> **SOURCE MATERIAL**:
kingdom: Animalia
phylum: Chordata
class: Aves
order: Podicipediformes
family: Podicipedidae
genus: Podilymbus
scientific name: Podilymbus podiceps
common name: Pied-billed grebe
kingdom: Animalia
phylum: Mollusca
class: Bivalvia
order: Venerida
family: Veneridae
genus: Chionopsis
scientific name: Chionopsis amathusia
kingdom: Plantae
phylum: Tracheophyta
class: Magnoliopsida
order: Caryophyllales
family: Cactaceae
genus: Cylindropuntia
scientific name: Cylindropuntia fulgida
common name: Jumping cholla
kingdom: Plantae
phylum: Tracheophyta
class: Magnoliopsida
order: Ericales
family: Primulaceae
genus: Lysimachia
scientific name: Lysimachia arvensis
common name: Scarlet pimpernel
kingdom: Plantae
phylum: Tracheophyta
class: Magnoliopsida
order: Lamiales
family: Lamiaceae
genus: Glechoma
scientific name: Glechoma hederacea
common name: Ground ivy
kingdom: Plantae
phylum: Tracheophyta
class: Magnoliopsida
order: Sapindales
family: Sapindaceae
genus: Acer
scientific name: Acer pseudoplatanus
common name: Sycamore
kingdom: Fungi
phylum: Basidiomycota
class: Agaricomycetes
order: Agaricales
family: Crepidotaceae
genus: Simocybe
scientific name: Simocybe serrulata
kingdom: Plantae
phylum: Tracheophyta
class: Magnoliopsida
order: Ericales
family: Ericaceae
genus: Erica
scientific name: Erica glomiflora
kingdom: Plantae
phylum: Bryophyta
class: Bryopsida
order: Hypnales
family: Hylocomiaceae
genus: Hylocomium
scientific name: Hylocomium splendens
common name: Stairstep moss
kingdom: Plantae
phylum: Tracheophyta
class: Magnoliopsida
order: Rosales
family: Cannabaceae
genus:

> **PROBLEM STATEMENT**: Return each line of every row above word for word, in the same order.

> **EXERCISE RESPONSE**:
kingdom: Animalia
phylum: Chordata
class: Aves
order: Podicipediformes
family: Podicipedidae
genus: Podilymbus
scientific name: Podilymbus podiceps
common name: Pied-billed grebe
kingdom: Animalia
phylum: Mollusca
class: Bivalvia
order: Venerida
family: Veneridae
genus: Chionopsis
scientific name: Chionopsis amathusia
kingdom: Plantae
phylum: Tracheophyta
class: Magnoliopsida
order: Caryophyllales
family: Cactaceae
genus: Cylindropuntia
scientific name: Cylindropuntia fulgida
common name: Jumping cholla
kingdom: Plantae
phylum: Tracheophyta
class: Magnoliopsida
order: Ericales
family: Primulaceae
genus: Lysimachia
scientific name: Lysimachia arvensis
common name: Scarlet pimpernel
kingdom: Plantae
phylum: Tracheophyta
class: Magnoliopsida
order: Lamiales
family: Lamiaceae
genus: Glechoma
scientific name: Glechoma hederacea
common name: Ground ivy
kingdom: Plantae
phylum: Tracheophyta
class: Magnoliopsida
order: Sapindales
family: Sapindaceae
genus: Acer
scientific name: Acer pseudoplatanus
common name: Sycamore
kingdom: Fungi
phylum: Basidiomycota
class: Agaricomycetes
order: Agaricales
family: Crepidotaceae
genus: Simocybe
scientific name: Simocybe serrulata
kingdom: Plantae
phylum: Tracheophyta
class: Magnoliopsida
order: Ericales
family: Ericaceae
genus: Erica
scientific name: Erica glomiflora
kingdom: Plantae
phylum: Bryophyta
class: Bryopsida
order: Hypnales
family: Hylocomiaceae
genus: Hylocomium
scientific name: Hylocomium splendens
common name: Stairstep moss
kingdom: Plantae
phylum: Tracheophyta
class: Magnoliopsida
order: Rosales
family: Cannabaceae
genus:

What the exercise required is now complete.